The problem:
This task is to restate all of the entries exactly.

Dataset entries:
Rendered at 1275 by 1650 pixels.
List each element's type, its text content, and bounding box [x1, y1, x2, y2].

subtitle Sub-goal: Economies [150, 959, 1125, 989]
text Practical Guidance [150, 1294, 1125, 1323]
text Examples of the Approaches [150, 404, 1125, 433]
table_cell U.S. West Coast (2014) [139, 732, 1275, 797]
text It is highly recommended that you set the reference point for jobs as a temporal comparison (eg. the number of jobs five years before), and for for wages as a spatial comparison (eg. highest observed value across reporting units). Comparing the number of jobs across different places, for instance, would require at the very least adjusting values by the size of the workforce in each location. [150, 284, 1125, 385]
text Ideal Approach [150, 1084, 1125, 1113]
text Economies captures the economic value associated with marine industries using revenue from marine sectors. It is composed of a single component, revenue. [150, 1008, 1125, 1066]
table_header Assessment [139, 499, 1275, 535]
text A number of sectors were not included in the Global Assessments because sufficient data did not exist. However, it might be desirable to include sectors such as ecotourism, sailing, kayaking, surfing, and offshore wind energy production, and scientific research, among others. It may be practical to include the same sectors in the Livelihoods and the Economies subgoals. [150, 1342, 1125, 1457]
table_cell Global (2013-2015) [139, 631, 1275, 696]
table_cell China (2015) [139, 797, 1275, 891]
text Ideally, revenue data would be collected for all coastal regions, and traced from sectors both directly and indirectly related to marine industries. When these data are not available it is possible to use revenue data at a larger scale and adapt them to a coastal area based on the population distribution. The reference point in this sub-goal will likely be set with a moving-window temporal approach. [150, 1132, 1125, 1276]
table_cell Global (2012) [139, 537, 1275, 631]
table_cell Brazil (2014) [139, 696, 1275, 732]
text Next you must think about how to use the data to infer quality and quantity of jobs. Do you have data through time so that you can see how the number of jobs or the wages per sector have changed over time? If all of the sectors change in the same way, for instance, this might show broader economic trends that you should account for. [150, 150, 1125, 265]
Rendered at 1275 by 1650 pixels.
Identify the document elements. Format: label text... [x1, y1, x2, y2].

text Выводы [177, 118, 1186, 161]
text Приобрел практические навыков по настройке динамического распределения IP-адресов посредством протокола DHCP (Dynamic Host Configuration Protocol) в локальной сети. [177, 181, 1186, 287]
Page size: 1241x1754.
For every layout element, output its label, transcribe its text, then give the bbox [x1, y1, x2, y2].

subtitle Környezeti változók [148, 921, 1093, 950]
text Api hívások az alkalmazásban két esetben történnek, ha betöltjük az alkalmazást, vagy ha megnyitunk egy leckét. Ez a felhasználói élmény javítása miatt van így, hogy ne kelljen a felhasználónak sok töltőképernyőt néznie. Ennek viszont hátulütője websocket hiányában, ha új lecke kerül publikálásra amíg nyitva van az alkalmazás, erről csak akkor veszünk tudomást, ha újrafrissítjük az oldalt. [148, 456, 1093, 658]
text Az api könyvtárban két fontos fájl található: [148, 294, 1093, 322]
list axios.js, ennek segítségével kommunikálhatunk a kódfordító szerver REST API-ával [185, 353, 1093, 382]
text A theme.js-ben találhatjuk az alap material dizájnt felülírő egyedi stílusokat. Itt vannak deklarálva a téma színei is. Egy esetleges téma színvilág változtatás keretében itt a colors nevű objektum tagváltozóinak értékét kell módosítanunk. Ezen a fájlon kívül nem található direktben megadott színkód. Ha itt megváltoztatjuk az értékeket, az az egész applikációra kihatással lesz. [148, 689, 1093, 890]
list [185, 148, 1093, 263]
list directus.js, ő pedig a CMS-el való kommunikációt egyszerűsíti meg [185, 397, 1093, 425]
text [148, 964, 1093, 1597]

Expected answer:
Rendered at 1275 by 1650 pixels.
List each element's type, its text content, and bounding box [x1, y1, x2, y2].

subtitle Sub-goal: Economies [150, 959, 1125, 989]
text Practical Guidance [150, 1294, 1125, 1323]
text Examples of the Approaches [150, 404, 1125, 433]
table_cell U.S. West Coast (2014) [139, 732, 1275, 797]
text It is highly recommended that you set the reference point for jobs as a temporal comparison (eg. the number of jobs five years before), and for for wages as a spatial comparison (eg. highest observed value across reporting units). Comparing the number of jobs across different places, for instance, would require at the very least adjusting values by the size of the workforce in each location. [150, 284, 1125, 385]
text Ideal Approach [150, 1084, 1125, 1113]
text Economies captures the economic value associated with marine industries using revenue from marine sectors. It is composed of a single component, revenue. [150, 1008, 1125, 1066]
table_header Assessment [139, 499, 1275, 535]
text A number of sectors were not included in the Global Assessments because sufficient data did not exist. However, it might be desirable to include sectors such as ecotourism, sailing, kayaking, surfing, and offshore wind energy production, and scientific research, among others. It may be practical to include the same sectors in the Livelihoods and the Economies subgoals. [150, 1342, 1125, 1457]
table_cell Global (2013-2015) [139, 631, 1275, 696]
table_cell China (2015) [139, 797, 1275, 891]
text Ideally, revenue data would be collected for all coastal regions, and traced from sectors both directly and indirectly related to marine industries. When these data are not available it is possible to use revenue data at a larger scale and adapt them to a coastal area based on the population distribution. The reference point in this sub-goal will likely be set with a moving-window temporal approach. [150, 1132, 1125, 1276]
table_cell Global (2012) [139, 537, 1275, 631]
table_cell Brazil (2014) [139, 696, 1275, 732]
text Next you must think about how to use the data to infer quality and quantity of jobs. Do you have data through time so that you can see how the number of jobs or the wages per sector have changed over time? If all of the sectors change in the same way, for instance, this might show broader economic trends that you should account for. [150, 150, 1125, 265]
Rendered at 1275 by 1650 pixels.
Identify the document elements. Format: label text... [x1, y1, x2, y2].

text Выводы [177, 118, 1186, 161]
text Приобрел практические навыков по настройке динамического распределения IP-адресов посредством протокола DHCP (Dynamic Host Configuration Protocol) в локальной сети. [177, 181, 1186, 287]
Page size: 1241x1754.
For every layout element, output its label, transcribe its text, then give the bbox [x1, y1, x2, y2].

subtitle Környezeti változók [148, 921, 1093, 950]
text Api hívások az alkalmazásban két esetben történnek, ha betöltjük az alkalmazást, vagy ha megnyitunk egy leckét. Ez a felhasználói élmény javítása miatt van így, hogy ne kelljen a felhasználónak sok töltőképernyőt néznie. Ennek viszont hátulütője websocket hiányában, ha új lecke kerül publikálásra amíg nyitva van az alkalmazás, erről csak akkor veszünk tudomást, ha újrafrissítjük az oldalt. [148, 456, 1093, 658]
text Az api könyvtárban két fontos fájl található: [148, 294, 1093, 322]
list axios.js, ennek segítségével kommunikálhatunk a kódfordító szerver REST API-ával [185, 353, 1093, 382]
text A theme.js-ben találhatjuk az alap material dizájnt felülírő egyedi stílusokat. Itt vannak deklarálva a téma színei is. Egy esetleges téma színvilág változtatás keretében itt a colors nevű objektum tagváltozóinak értékét kell módosítanunk. Ezen a fájlon kívül nem található direktben megadott színkód. Ha itt megváltoztatjuk az értékeket, az az egész applikációra kihatással lesz. [148, 689, 1093, 890]
list [185, 148, 1093, 263]
list directus.js, ő pedig a CMS-el való kommunikációt egyszerűsíti meg [185, 397, 1093, 425]
text [148, 964, 1093, 1597]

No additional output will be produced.